Ruminations

The Paradox of Emancipation Day

For decades, April 16th has been a sort of emancipation for me—from tax returns, as I was a CPA prior to my writing and illustrating career. Since 1955, “Tax Day” has been April 15th, unless it falls on a holiday or weekend, in which case you have until the 11:59 p.m. of the following normal business day to file your 1040. This year, April 15th is a Friday, so why, you ask, has the deadline been deferred to April 18th? Few Americans are aware of Emancipation Day, an official holiday since 2005, but only in Washington DC, when parades line the streets and fireworks spark the night. First, a little background, on April 16th, 1862, President Lincoln signed the Compensated Emancipation Act which provided for immediate emancipation for over 3,000 slaves, compensation for former slave owners and cash incentives for former slaves to relocate outside of the United States (not to be confused with The Emancipation Proclamation issued January 1, 1863, which freed over three million slaves across many states). The Emancipation Act covered the District of Columbia because the federal government only had control of DC and Lincoln could not convince the other states of its merits. For many years afterward, African Americans celebrated Emancipation Day on April 16th as a symbol of victory over slavery.
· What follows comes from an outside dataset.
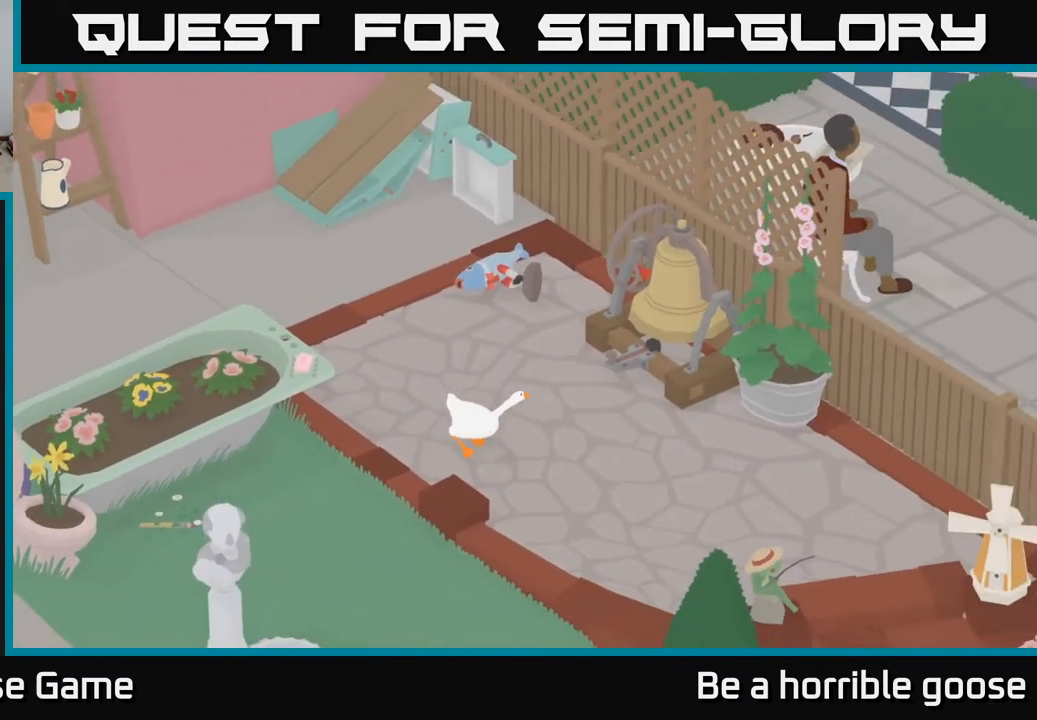
{"buttons": ["A"], "left_stick": "down-right", "right_stick": "center", "events": []}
If the 16th falls on a weekend, Emancipation day is celebrated on the nearest weekday, either Friday or Monday. This year, the official holiday on the 15th grants a three-day extension to file. Paradoxically, federal government offices are open on April 15th, 2016, but the Internal Revenue Service treats DC legal holidays the same as federal legal holidays when it comes to filing taxes, but disregards legal holidays in other states. For instance, Maine and Massachusetts celebrate Patriots’ Day on April 18th, marking the battles of Lexington and Concord, so you will have until April 19th to file, but only if you live in those states.

I am still confused as to why Emancipation Day is only recognized in Washington, DC but considered a legal national holiday for tax filing purposes? To me, the end of slavery symbolizes our progress as a nation, so why isn’t it a national holiday?